Eindrücke vom Brunch auf dem Bauernhof

08.08.2017

Die größte Brunchveranstaltung in Baden-Württemberg, der von den sieben Naturparken im Land gemeinsam mit den beteiligten Landwirten organisierte Brunch auf dem Bauernhof, feierte in diesem Jahr mit landesweit mehr als 10.000 Besuchern sein 10-jähriges Jubiläum.

Auf ungefähr 80 Höfen im Land werden alljährlich am 1. Sonntag im August regionale Köstlichkeiten serviert.

Im Schönbuch öffneten der Lindenhof in Ammerbuch und der Kreuzberger Hof in Hagelloch ihre Tore für die Gäste. Bei der Organisation unterstützten sie der Naturpark und das Tübinger Landratsamt. Landrat Joachim Walter eröffnete den Brunch feierlich.

Die Gründe für diese landesweite Brunchaktion sind recht vielfältig. Zum Einen können die Landwirte bei Gelegenheiten wie dem Brunch den Bekanntheitsgrad ihrer Hofläden steigern und Appetit auf ihre Produkte machen. Eier, Karotten, Kartoffeln, Fleisch und Wurst, Obst und selbstgebackenes Brot… die Auswahl ist groß!

Zum Anderen dient die Aktion als Informationsveranstaltung. Im Interview mit dem SWR wies Herr Reutter vom Kreuzberger Hof darauf hin, dass viele Leute heute kaum noch wüssten, wie und wo ihre Nahrungsmittel hergestellt werden. Daher soll der Brunch auf dem Bauernhof auch mehr bieten als den Genuss regionaler Produkte: Die Besucher erfahren im angenehmen Rahmen eines gemütlichen Essens allerhand über die Arbeit der Landwirte und besonders natürlich über den Hof, auf dem der Brunch stattfindet. Welche Getreidesorten werden angebaut? Sollen Pestizide beim Anbau auf dem Hof eingesetzt werden und falls ja: welche und in welchem Umfang? Welche Nutztiere werden gehalten?

Solche und viele weitere Fragen sind für die meisten Besucher keinesfalls alltäglich, für die Hofbetreiber unter Umständen aber zukunftsentscheidend. Durch ihre Beantwortung werden für die Besucher viele landwirtschaftliche Vorgänge besser nachvollziehbar. Dadurch, so eine Hoffnung der Brunchveranstalter, wird das Augenmerk der Leute wieder mehr auf die Bedeutung der Herstellung für die Qualität unserer Nahrungsmittel gelenkt. Preise können begründet und Unterschiede für Natur und Konsument deutlich gemacht werden.

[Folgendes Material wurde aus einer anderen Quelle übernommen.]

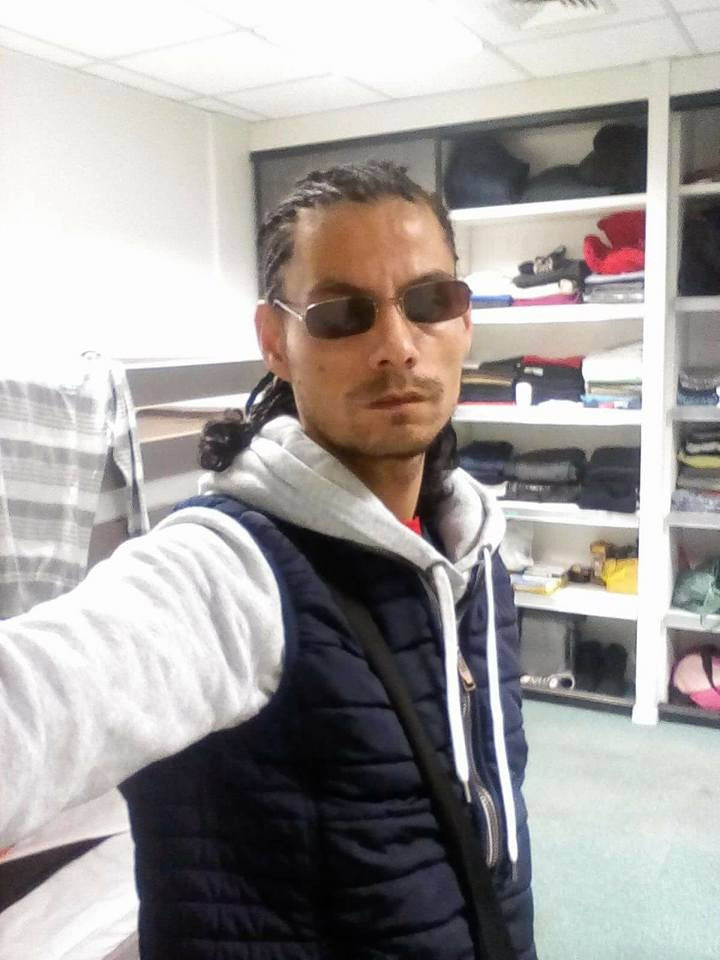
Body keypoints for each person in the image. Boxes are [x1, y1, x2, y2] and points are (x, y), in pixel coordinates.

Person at [0, 161, 536, 959]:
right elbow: (39, 696)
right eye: (341, 314)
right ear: (274, 342)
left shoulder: (471, 551)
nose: (397, 347)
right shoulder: (229, 572)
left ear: (464, 322)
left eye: (429, 302)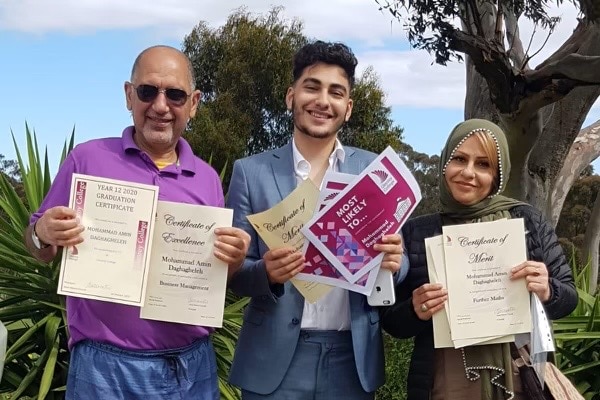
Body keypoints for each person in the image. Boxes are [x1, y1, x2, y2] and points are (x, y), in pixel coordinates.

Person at [24, 45, 250, 400]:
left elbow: (216, 276)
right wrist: (42, 232)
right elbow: (39, 247)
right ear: (129, 95)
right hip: (103, 369)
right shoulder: (87, 159)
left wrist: (233, 259)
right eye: (148, 91)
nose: (161, 106)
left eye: (175, 94)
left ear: (193, 104)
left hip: (190, 367)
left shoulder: (207, 179)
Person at [226, 40, 408, 400]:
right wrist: (265, 273)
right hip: (273, 361)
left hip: (351, 360)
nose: (323, 101)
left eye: (336, 92)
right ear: (290, 96)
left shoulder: (374, 172)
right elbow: (233, 273)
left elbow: (399, 269)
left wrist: (395, 262)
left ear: (348, 107)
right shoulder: (251, 172)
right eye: (312, 87)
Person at [380, 119, 578, 400]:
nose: (468, 172)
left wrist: (547, 289)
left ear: (497, 175)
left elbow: (568, 299)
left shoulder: (526, 221)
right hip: (445, 380)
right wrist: (415, 309)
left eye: (483, 164)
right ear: (445, 164)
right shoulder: (416, 231)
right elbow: (392, 322)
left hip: (518, 377)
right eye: (459, 159)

Für den Naturpark als Brunch-Partner schließlich geht es auch darum, auf die Verbindung zwischen Landwirtschaft und den einzigartigen Landschaften in den Naturparken hinzuweisen. Denn neben der Forstwirtschaft ist es vor allem die Landwirtschaft, die das Aussehen unserer Kulturlandschaft prägt.

Auch im Naturpark Schönbuch, dessen Flächen immerhin zu 86 Prozent bewaldet sind, gibt es Offenland. Die wenigen Freiflächen sind meist landwirtschaftlich genutzt, beispielsweise um Bebenhausen oder beim Schloss Hohenentringen und dienen den Landwirten als Erwerbsgrundlage. Darüber hinaus werden durch die Offenhaltung der Landschaft aber auch Lebensräume für Tiere und Pflanzen geschaffen. Bekannt als Lebensraum vieler geschützter Arten sind etwa die Streuobstwiesen, wie sie vor allem am Südwestrand des Schönbuchs noch immer erhalten geblieben sind. Die extensive Obsterzeugung mit Grünlandnutzung bietet einer erstaunlichen Vielzahl von Tieren Lebensraum. 3.000 Tierarten, davon über 50 Brutvogelarten wie Neuntöter oder Kernbeißer, wurden in Streuobstwiesen nachgewiesen. Die Wiesen, Weiden und Felder können von den Landwirten nur dann weiterhin bewirtschaftet werden, wenn dabei ein angemessenes Einkommen erzielt werden kann.

Der große Anklang des Brunches lässt hoffen, dass es auch weiterhin Menschen in der Region gibt, die auf Herkunft und Qualität ihrer Nahrungsmittel achten und die bereit sind, die lokalen Landwirte durch einen bewussten Konsum zu unterstützen.